Data-Driven Modeling using Spherical Self-Organizing Feature Maps
Publisher: | Dissertation |
Pub date: | 2006 |
Pages: | 156 |
ISBN-10: | 1581123191 |
ISBN-13: | 9781581123197 |
Categories: | Computer Science Computers Science |
Abstract
Researchers and data analysts are increasingly relying on graphical tools to assist them in modeling their data, generating their hypotheses, and gaining deeper insights on their experimentally acquired data. Recent advances in technology have made available more improved and novel modeling and analysis media that facilitate intuitive, task-driven exploratory analysis and manipulation of the displayed graphical representations. In order to utilize these emerging technologies researchers must be able to transform experimentally acquired data vectors into a visual form or secondary representation that has a simple structure and, is easily transferable into the media. As well, it is essential that it can be modified or manipulated within the display environment.This thesis presents a data-driven modeling technique that utilizes the basic learning strategy of an unsupervised clustering algorithm, called the self-organizing feature map, to adaptively learn topological associations inherent in the data and preserve them within the topology imposed by its predefined spherical lattice, thereby transforming the data into a 3D tessellated form. The tessellated graphical forms originate from a sphere thereby simplifying the process of computing its transformation parameters on re-orientation within an interactive, task-driven, graphical display medium. A variety of data sets including six sets of scattered 3D coordinate data, chaotic attractor data, the more commonly used Fisher’s Iris flower data, medical numeric data, geographic and environmental data are used to illustrate the data-driven modeling and visualization mechanism.
The modeling algorithm is first applied to scattered 3D coordinate data to understand the influence of the spherical topology on data organization. Two cases are examined, one in which the integrity of the spherical lattice is maintained during learning and, the second, in which the inter-node connections in the spherical lattice are adaptively changed during learning. In the analysis, scattered coordinate data of freeform objects with topology equivalent to a sphere and those whose topology is not equivalent to a sphere are used.

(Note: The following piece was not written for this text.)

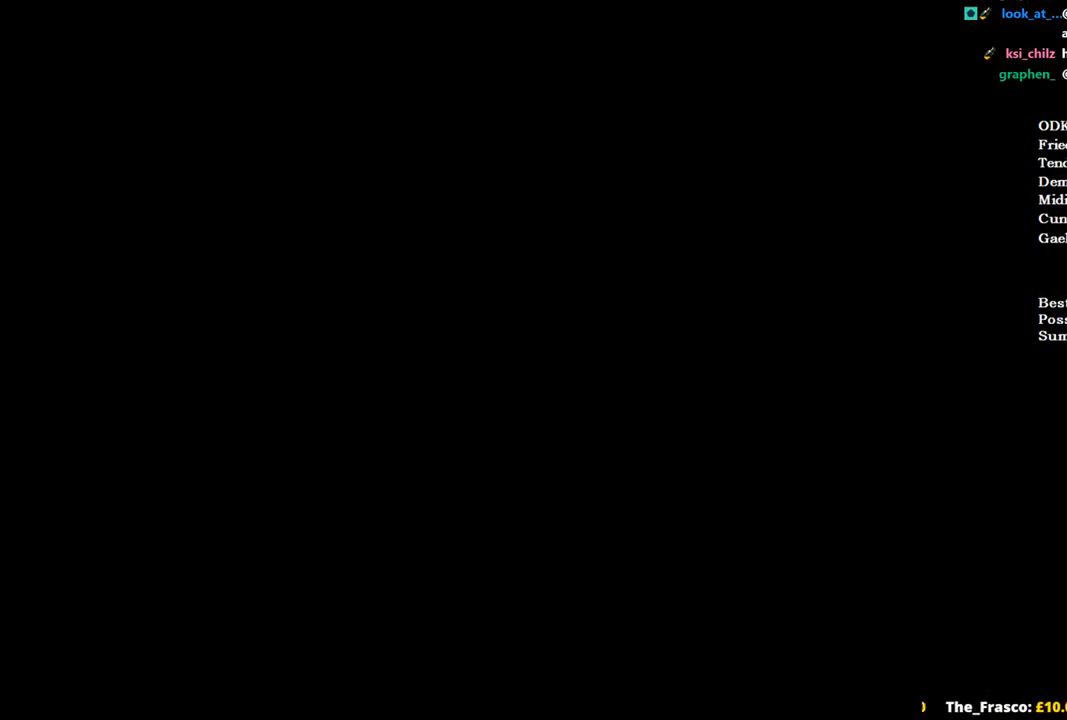
{"buttons": ["A"], "left_stick": "up", "right_stick": "center", "events": [[33, "START", "down"], [67, "START", "up"], [500, "A", "down"]]}
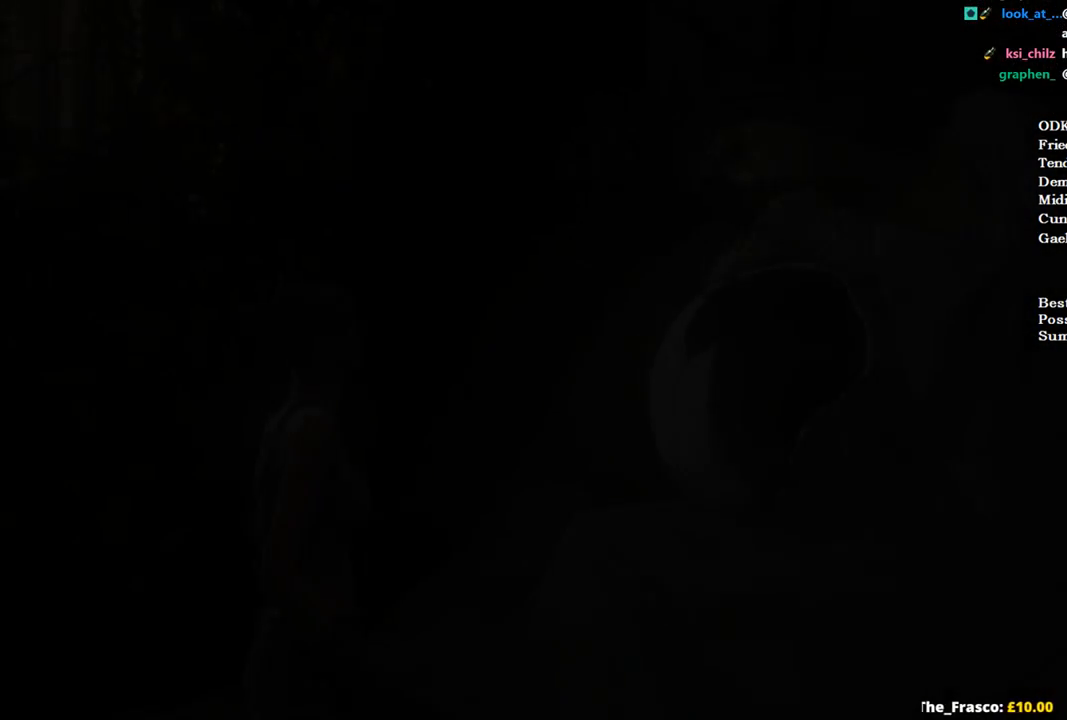
{"buttons": ["A"], "left_stick": "up", "right_stick": "center", "events": [[67, "A", "up"], [167, "A", "down"], [267, "A", "up"], [333, "A", "down"], [433, "A", "up"], [500, "A", "down"]]}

Experiments demonstrate that it is possible to get reasonably good results with the degree of resemblance, determined by an average of the total normalized error measure, ranging from 6.2x10-5 – 1.1x10-3. The experimental analysis using scattered coordinate data facilitates an understanding of the algorithm and provides evidence of the topology-preserving capability of the spherical self-organizing feature map.

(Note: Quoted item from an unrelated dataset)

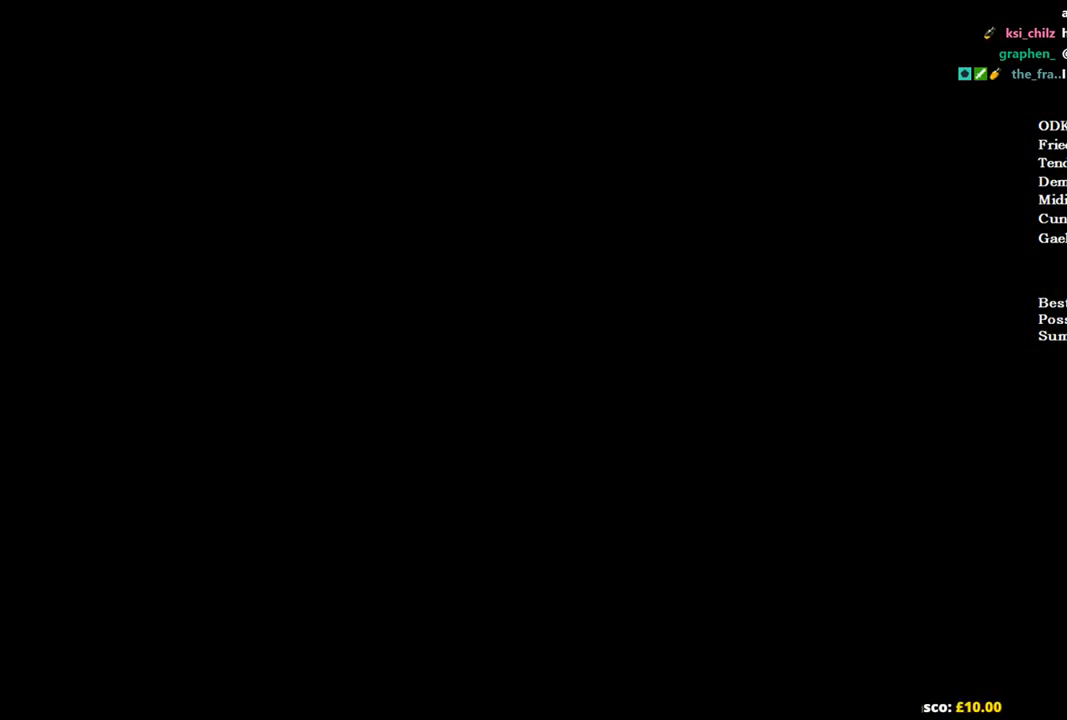
{"buttons": ["A"], "left_stick": "up", "right_stick": "center", "events": [[100, "A", "up"], [200, "A", "down"], [233, "A", "up"], [333, "A", "down"], [433, "A", "up"], [500, "A", "down"]]}
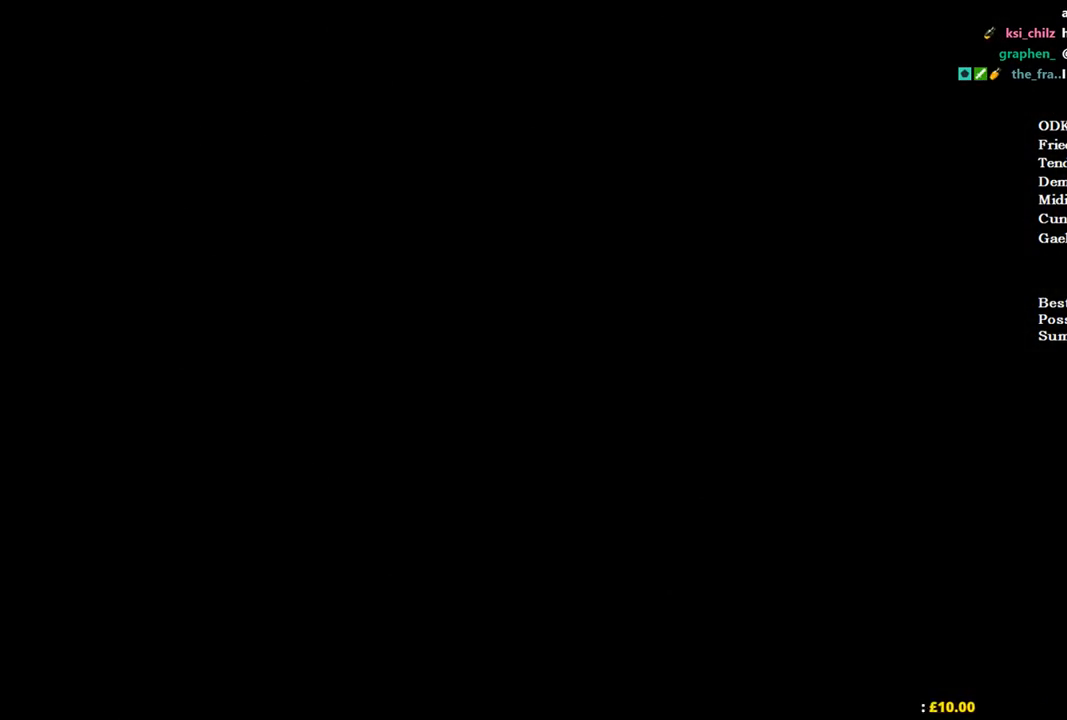
{"buttons": ["A"], "left_stick": "up-left", "right_stick": "center", "events": [[100, "A", "up"], [133, "START", "down"], [200, "START", "up"], [300, "A", "down"], [400, "A", "up"], [467, "A", "down"], [500, "left_stick", "up-left"]]}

The algorithm is later implemented using abstract, seemingly random, numeric data. Unlike in the case of 3D coordinate data, wherein the SOFM lattice is in the same coordinate frame (domain) as the input vectors, the numeric data is abstract. The criterion for deforming the spherical lattice is determined using mathematical and statistical functions as measures-of information that are tailored to reflect some aspect of meaningful, tangible, inter-vector relationships or associations embedded in the spatial data that reveal some physical aspect of the data. These measures are largely application-dependent and need to be defined by the data analyst or an expert. Interpretation of the resulting 3D tessellated graphical representation or form (glyph) is more complex and task dependent as compared to that of scattered coordinate data. Very simple measures are used in this analysis in order to facilitate discussion of the underlying mechanism to transform abstract numeric data into 3D graphical forms or glyphs. Several data sets are used in the analysis to illustrate how novel characteristics hidden in the data, and not easily apparent in the string of numbers, can be reflected via 3D graphical forms.

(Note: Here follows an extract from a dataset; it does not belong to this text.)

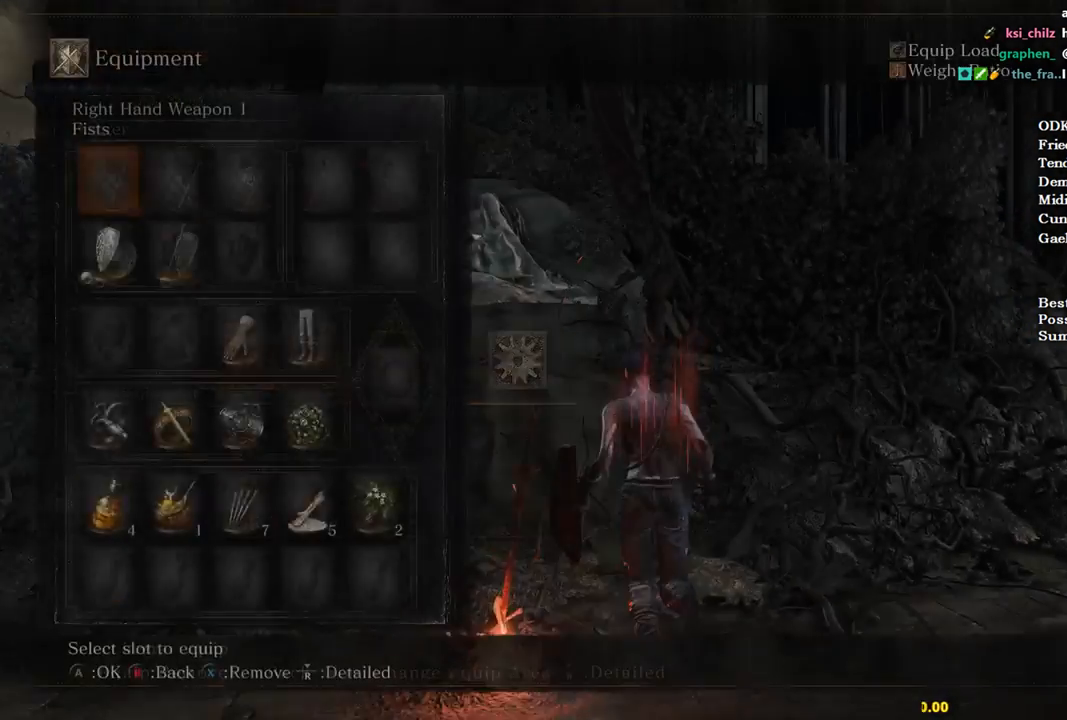
{"buttons": [], "left_stick": "center", "right_stick": "center", "events": [[67, "A", "up"], [167, "left_stick", "center"], [300, "left_stick", "down"], [433, "START", "down"], [433, "left_stick", "center"], [500, "START", "up"]]}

The proposed data-driven modeling approach provides a viable mechanism to generate 3D tessellated representations of data that can be easily transferred to a graphical modeling and analysis medium for interactive and intuitive exploration.
About the Author
Dr. Sangole is currently a post-doctoral fellow in the School of Physical and Occupational Therapy at McGill University, Montreal - Quebec. Her research includes studying motor control of the hand in patients with hemiparesis following a stroke, with the objective of identifying motor compensatory strategies in the upper limb. Her overall research interests include investigating motor control issues in rehabilitation, specifically neuromuscular control of movement.
She is a mechanical engineer by training and her past research experience included interactive design, deformable
modeling, scientific data visualization and Computer Aided Design (CAD) data exchange. Driven by a personal interest in
rehabilitation she moved to Galveston, Texas to do research at the University of Texas Medical Branch and the Transitional
Learning Center--a post-acute rehabilitation facility for persons with brain injury. After completing a 2-year
postdoctoral stint in Texas she returned to Canada to continue her academic career.